▸ **TASK OBJECTIVE**
Look through the material below and return every line that contains "shifted".

------------------------------------------------------------------------

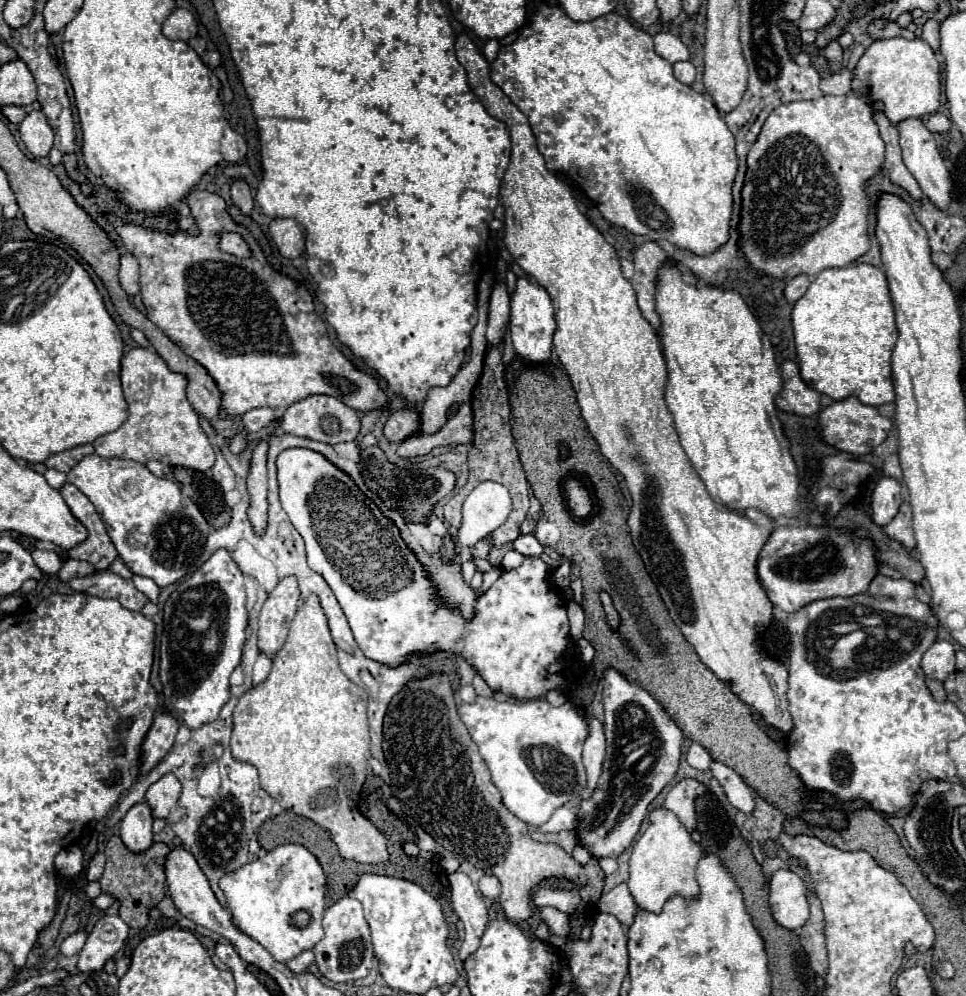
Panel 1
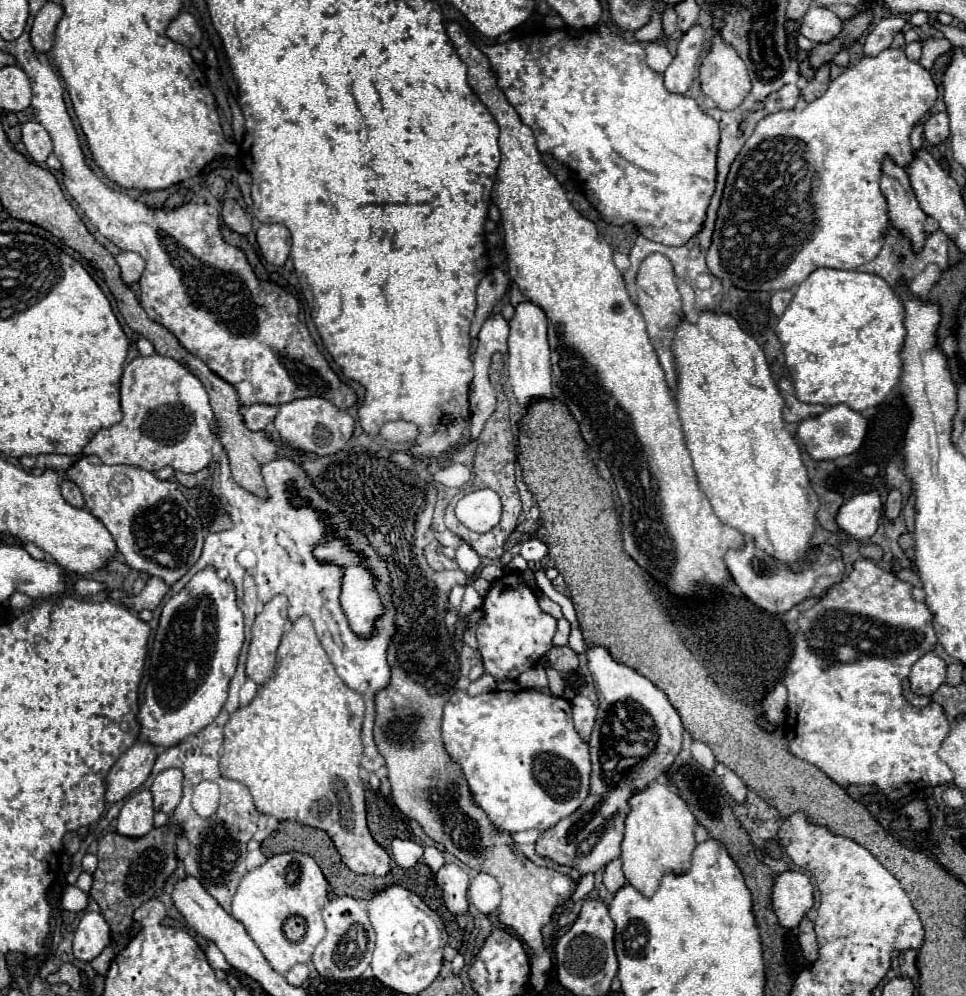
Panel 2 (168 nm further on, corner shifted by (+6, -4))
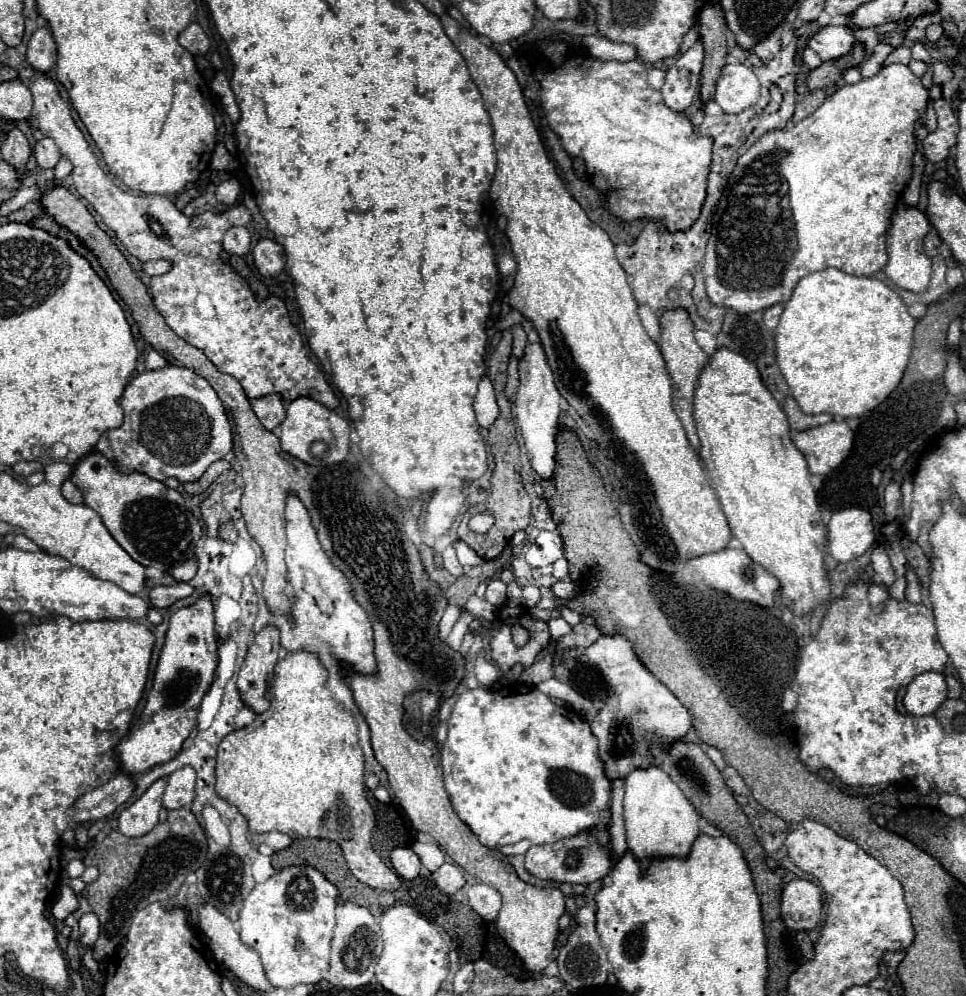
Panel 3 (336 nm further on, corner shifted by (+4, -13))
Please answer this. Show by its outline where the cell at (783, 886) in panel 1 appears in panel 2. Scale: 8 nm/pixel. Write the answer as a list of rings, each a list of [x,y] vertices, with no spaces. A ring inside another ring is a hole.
[[[785,871],[773,885],[773,911],[779,923],[787,929],[799,925],[799,921],[813,907],[813,885],[801,871]]]

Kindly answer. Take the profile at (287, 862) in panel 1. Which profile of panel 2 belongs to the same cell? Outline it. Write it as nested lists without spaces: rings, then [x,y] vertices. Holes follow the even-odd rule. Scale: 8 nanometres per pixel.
[[[281,853],[271,857],[265,865],[249,871],[241,879],[237,893],[233,897],[231,915],[243,923],[249,937],[267,957],[271,967],[277,973],[285,975],[293,965],[309,963],[315,947],[325,937],[325,925],[321,913],[326,906],[325,903],[328,903],[327,887],[329,887],[327,879],[313,857],[305,853]],[[293,915],[303,917],[307,927],[299,943],[291,943],[283,933],[283,923]]]

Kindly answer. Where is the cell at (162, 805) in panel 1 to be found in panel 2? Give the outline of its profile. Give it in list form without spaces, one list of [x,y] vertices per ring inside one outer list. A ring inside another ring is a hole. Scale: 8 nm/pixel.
[[[165,769],[161,771],[153,785],[151,785],[151,793],[153,793],[153,803],[155,803],[155,811],[163,811],[163,813],[171,813],[179,801],[181,801],[181,783],[183,783],[183,771],[181,769]]]

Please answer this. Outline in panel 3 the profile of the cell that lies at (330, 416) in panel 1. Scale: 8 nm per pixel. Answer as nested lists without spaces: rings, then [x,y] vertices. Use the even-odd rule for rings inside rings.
[[[297,398],[287,404],[287,416],[281,422],[281,448],[291,456],[311,464],[329,466],[345,460],[350,449],[351,426],[345,418],[329,410],[327,406],[313,402],[311,398]]]

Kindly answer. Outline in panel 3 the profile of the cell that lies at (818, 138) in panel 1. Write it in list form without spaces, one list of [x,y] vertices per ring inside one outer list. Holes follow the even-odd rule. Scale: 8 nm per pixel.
[[[889,64],[883,66],[873,78],[863,78],[857,84],[845,84],[843,88],[839,88],[837,92],[833,92],[811,116],[807,116],[805,120],[797,122],[797,124],[789,124],[781,130],[769,130],[767,134],[763,134],[739,160],[737,166],[723,190],[723,196],[717,204],[715,210],[715,220],[713,220],[713,230],[711,230],[711,238],[707,244],[707,254],[705,254],[705,264],[703,264],[703,274],[705,274],[705,288],[709,294],[709,300],[717,306],[729,306],[739,314],[749,314],[749,312],[757,312],[763,308],[769,308],[773,304],[785,304],[797,282],[813,272],[825,270],[825,268],[839,268],[847,274],[853,276],[871,276],[879,270],[885,268],[887,264],[887,244],[885,244],[885,232],[889,228],[889,220],[891,220],[891,212],[897,206],[897,200],[901,198],[899,192],[903,192],[903,188],[907,186],[907,182],[911,180],[911,158],[913,152],[917,150],[915,144],[915,128],[917,124],[923,120],[925,110],[927,110],[927,102],[929,100],[939,100],[941,98],[941,86],[933,84],[931,88],[925,88],[921,84],[921,78],[913,76],[911,70],[903,64]]]

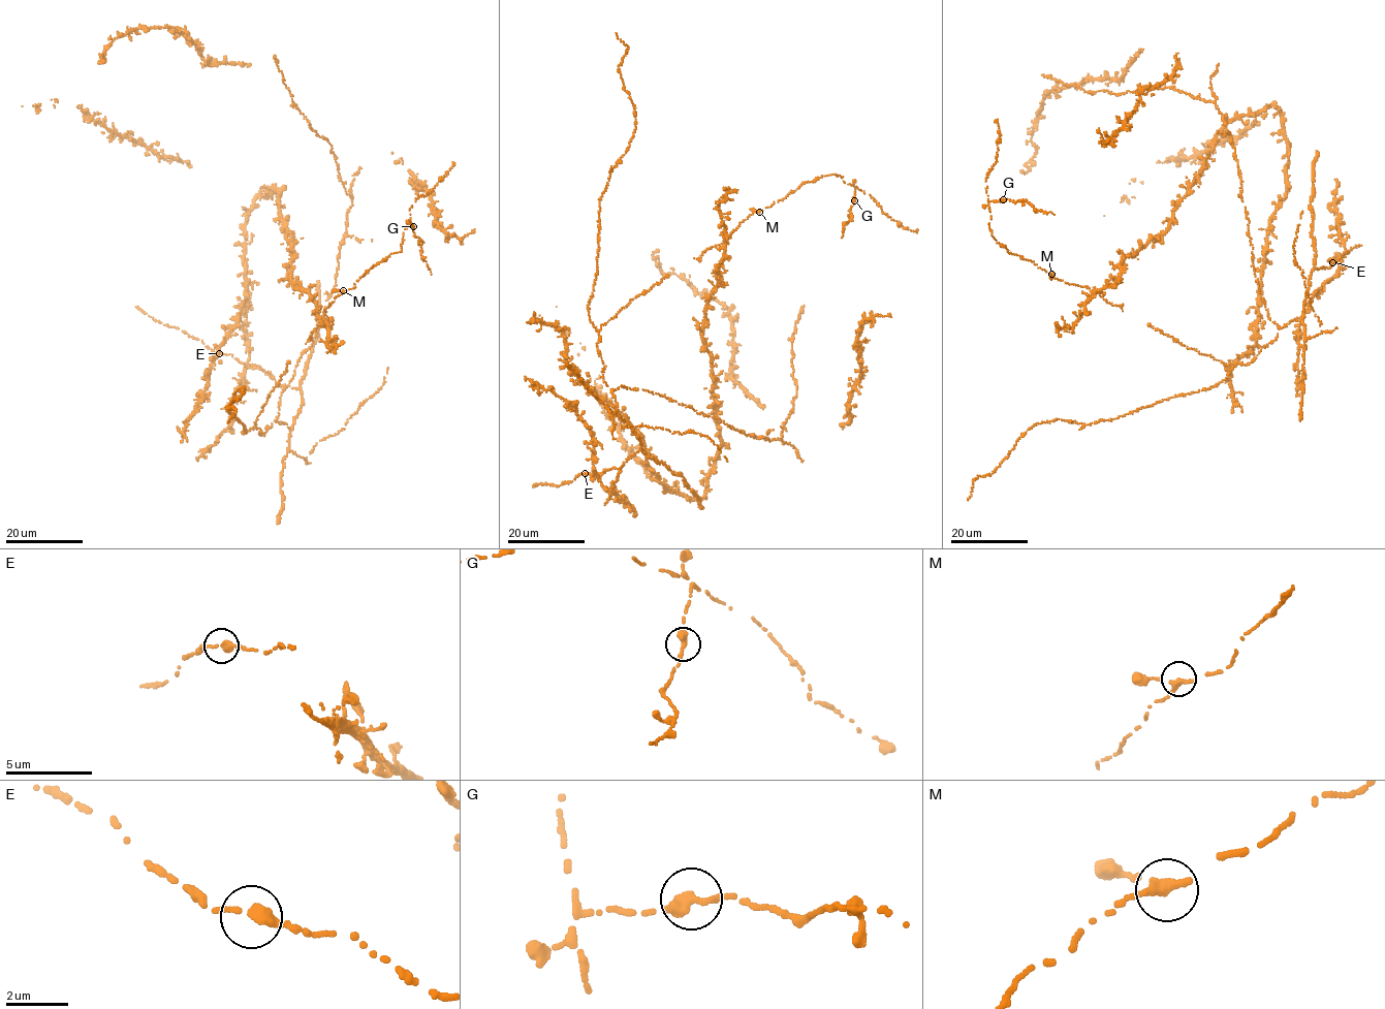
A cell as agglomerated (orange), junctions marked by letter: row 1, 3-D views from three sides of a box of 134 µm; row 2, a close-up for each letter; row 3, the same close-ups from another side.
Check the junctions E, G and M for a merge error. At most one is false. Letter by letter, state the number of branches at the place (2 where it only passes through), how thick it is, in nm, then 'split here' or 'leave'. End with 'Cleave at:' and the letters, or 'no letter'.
E: 2 branches meet; 320 nm thick; leave
G: 2 branches meet; 320 nm thick; split here
M: 2 branches meet; 300 nm thick; leave
Cleave at: G

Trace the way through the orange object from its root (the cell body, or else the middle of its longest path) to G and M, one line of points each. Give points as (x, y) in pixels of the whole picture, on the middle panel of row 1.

------------------------------------------------------------------------

▸ **ANSWER TO THIS PROBLEM**
Panel 2 (168 nm further on, corner shifted by (+6, -4))
Panel 3 (336 nm further on, corner shifted by (+4, -13))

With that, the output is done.